A lightweight system to automatically scale Kinesis Data Streams up and down based on throughput.
Event Flow
Step 1: Metrics flow from the Kinesis Data Stream(s) into CloudWatch Metrics (Bytes/Sec, Records/Sec)
Step 2: Two alarms, Scale Up and Scale Down, evaluate those metrics and decide when to scale
Step 3: When a scaling alarm triggers it sends a message to the Scaling SNS Topic
Step 4: The Scaling Lambda processes that SNS message and…
Scales the Kinesis Data Stream up or down using UpdateShardCount
Scale Up events double the number of shards in the stream
Scale Down events halve the number of shards in the stream
Updates the metric math on the Scale Up and Scale Down alarms to reflect the new shard count.
Features
Designed for simplicity and a minimal service footprint.
Proven. This system has been battle tested, scaling thousands of production streams without issue.
Suitable for scaling massive amounts of streams. Each additional stream requires only 2 CloudWatch alarms.
Operations friendly. Everything is viewable/editable/debuggable in the console, no need to drop into the CLI to see what's going on.

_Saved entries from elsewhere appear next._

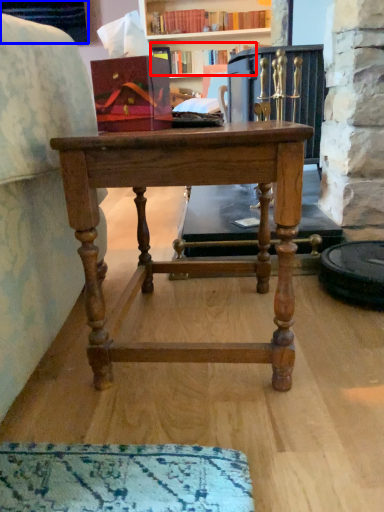
Question: Which point is closer to the camera, book (highlighted by a red box) or cabinetry (highlighted by a blue box)?

Choices:
 (A) book
 (B) cabinetry

Answer: (B)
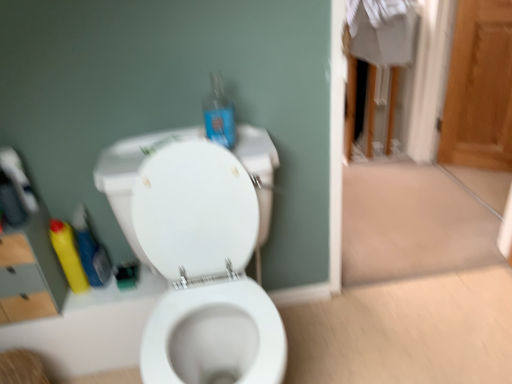
Question: Would you say yellow matte bottle at lower left, which ranks as the first cleaning product in left-to-right order, is inside or outside white glossy toilet at center?

Choices:
 (A) outside
 (B) inside

Answer: (A)

Question: Relative to white glossy toilet at center, is yellow matte bottle at lower left, the 2th cleaning product positioned from the right, in front or behind?

Choices:
 (A) behind
 (B) front

Answer: (A)

Question: Which is nearer to the translucent blue plastic bottle at upper center?

Choices:
 (A) wooden door at right
 (B) white glossy toilet at center
 (C) matte gray medicine cabinet at left
 (D) yellow matte bottle at lower left, the 2th cleaning product positioned from the right
 (E) yellow plastic bottle at left, which appears as the second cleaning product when viewed from the left

Answer: (B)

Question: Estimate the real-world distances between objects in this image. Which object is closer to the wooden door at right?

Choices:
 (A) yellow plastic bottle at left, the first cleaning product positioned from the right
 (B) white glossy toilet at center
 (C) yellow matte bottle at lower left, which ranks as the first cleaning product in left-to-right order
 (D) matte gray medicine cabinet at left
 (E) translucent blue plastic bottle at upper center

Answer: (E)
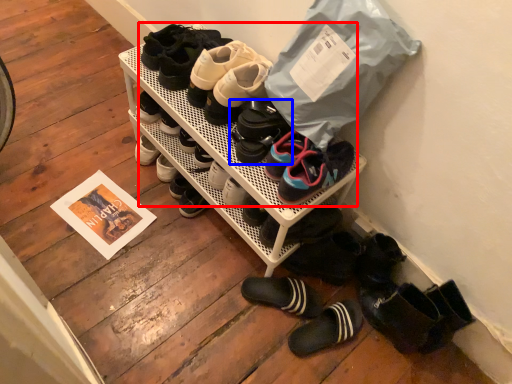
Question: Among these objects, which one is farthest to the camera, footwear (highlighted by a red box) or footwear (highlighted by a blue box)?

Choices:
 (A) footwear
 (B) footwear

Answer: (B)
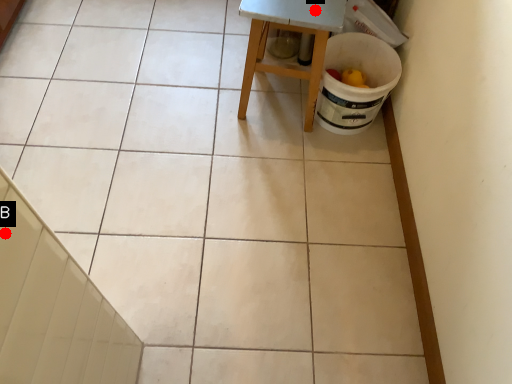
Question: Two points are circled on the image, labeled by A and B beside each circle. Which of the following is the farthest from the observer?

Choices:
 (A) A is further
 (B) B is further

Answer: (A)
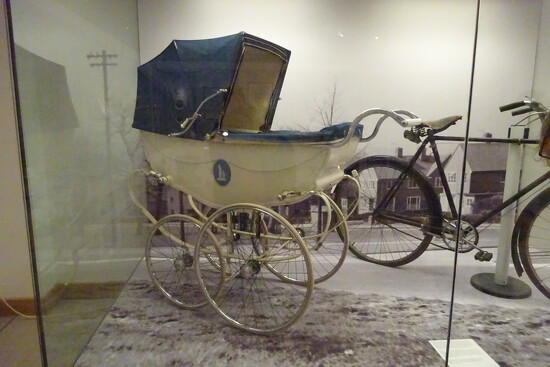
Locate an element on the screen. seat' is located at coordinates (440, 120).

Takes into account both ingress metrics Records Per Second and Bytes Per Second when deciding to scale a stream up or down.
Can optionally take into account egress needs via Max Iterator Age so streams that are N minutes behind (configurable) do not scale down and lose much needed Lambda processing power (Lambdas per Shard) because their shard count was reduced due to a drop in incoming traffic.
Already designed out the box to work within the 10 UpdateShardCount per rolling 24 hour limit.
Emits a custom CloudWatch error metric if scaling fails, you can alarm off this for added peace of mind.
Can optionally adjust reserved concurrency for your Lambda consumers as it scales their streams up and down.